Im späten Mittelalter wurde zwischen alter Klausurostwand und Querhaus ein kleiner, fast quadratischer Raum angefügt, dessen Fußboden gegen die Oberfläche mindestens 1,20 m eingetieft worden war. In der Nordwestecke des Baus gab es einen sehr schmalen Zugang. Eine Deutung dieses Bauwerks als Ossuarium (Beinhaus) ist sehr wahrscheinlich, wenngleich sich keinerlei menschliche Skelettreste im Innenraum fanden. Vielleicht hatte man diese im 16. Jahrhundert auf den neu geschaffenen Domfriedhof überführt.
Nach der endgültigen Aufgabe der Idee der Wiedererrichtung der Domklausur auf der Nordseite der Kirche wurde der nun freie Platz sehr intensiv für Bestattungen genutzt. Bei der Untersuchung konnten mehr als 70 Gräber dokumentiert werden. In einigen Fällen - insbesondere bei Kindergräbern - hatte man mehrere Tote in einem einzigen Grab bestattet. In einem Fall hatten mindestens 7 Kinder in einer Grabgrube ihre letzte Ruhe gefunden.
Überschattet waren die Grabungen leider von einem Akt des Vandalismus, der sich insbesondere gegen die freigelegten sterblichen Überreste zu richten schien.
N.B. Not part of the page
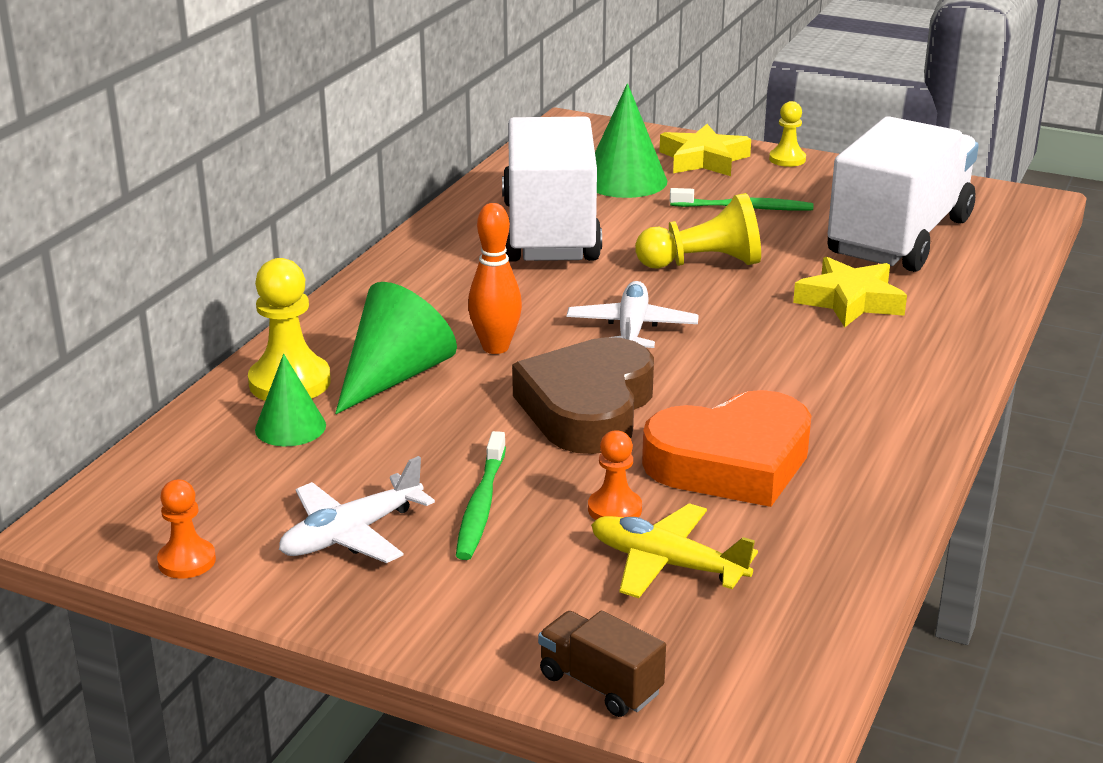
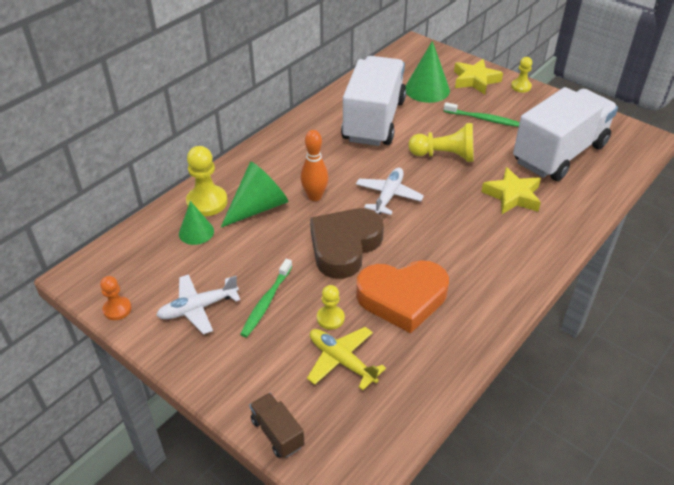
camera: 15 degrees right, 15 degrees up
orange pawn [588,430,642,520] -> yellow pawn [317,285,345,330]

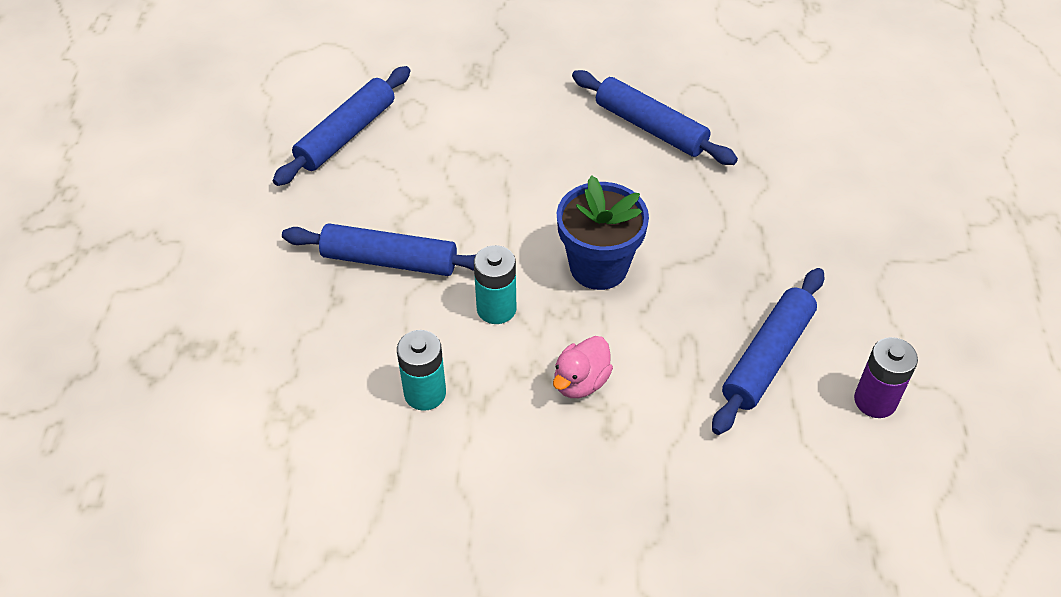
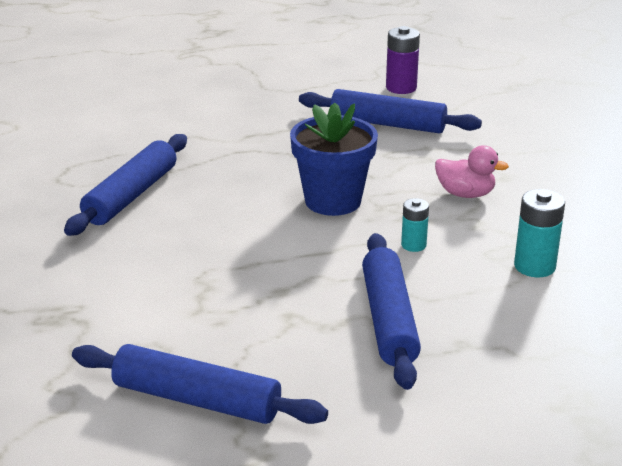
camera: 105 degrees left, 20 degrees down
turquoise battery [474,245,517,324] -> turquoise battery [401,198,429,252], size x0.63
Diesem Vorfall ist leider auch das erwähnte Kindergrab zum Opfer gefallen, noch bevor es vollständig untersucht werden konnte.
(von Holger Rode, Landesamt für Denkmalpflege und Archäologie Sachsen-Anhalt)
Bildunterschriften:
Bild 1
Die Grabungssituation vor dem Nordquerhaus des Domes am Beginn der Untersuchungen. Rechts ist die Ostwand des Klausurostflügels zu erkennen. Bereits in den oberen Bodenschichten gab es zahlreiche Bestattungen.
Bild 2
Die Westwand des Klausurostflügels hatte sich nur als kleiner Rest erhalten, der vom Fundament des spätromanischen Domes (im Hintergrund) geschnitten wird.
Bild 3
Nach der Aufgabe der Klausur im Norden fanden hier über den Resten der alten Bebauung zahlreiche Menschen ihre letzte Ruhe. In der linken unteren Ecke die Bestattung eines Erwachsenen zusammen mit zwei Kindern.
Bild 4
Die Bestattungen lagen in mehreren Schichten dicht übereinander und ihre Grabgruben schnitten die Fundamente der aufgegebenen Bebauung. Hier zeigt sich bereits die Kopfnische eines Steinkistengrabes. Darüber hatte man menschliche Knochen deponiert, die beim Ausheben der Grabgruben angefallen waren.
Bild 5
Im frühromanischen Kreuzgang liegen Steinkistengräber dicht an dicht. Das Grab in der Bildmitte war aus besonders großen Steinen sehr sorgfältig mit Kalkmörtel errichtet worden. Es besaß eine Kopfnische und war mit Kalksteinplatten abgedeckt worden.
Bild 6
Das geöffnete Kopfnischengrab im Kreuzgang des frühromanischen Domes. Hier war möglicherweise eine Frau bestattet worden.
Bild 7
Das Fundament der Westwand des frühromanischen Kreuzgangs besteht überwiegend aus rötlichen Sandsteinen und wurde nach der Aufgabe von zahlreichen Bestattungen zerschnitten.
Bild 8
In die Ecke zwischen der ehemaligen Ostwand der Klausur und dem Querhaus des Domes hatte man im späten Mittelalter einen kleinen eingetieften Baukörper eingestellt. Möglicherweise diente der Raum als Ossuarium (Beinhaus).
Bild 9
Ein Blick auf das Fundament des spätromanischen Querhauses an seiner Nordostecke. Es zeigt deutlich zwei Bauphasen, die den Bauablauf im 13. Jahrhundert widerspiegeln.
Bild 10
Überblick über die Grabungsfläche nördlich des Domquerhauses zum Ende der Untersuchungen.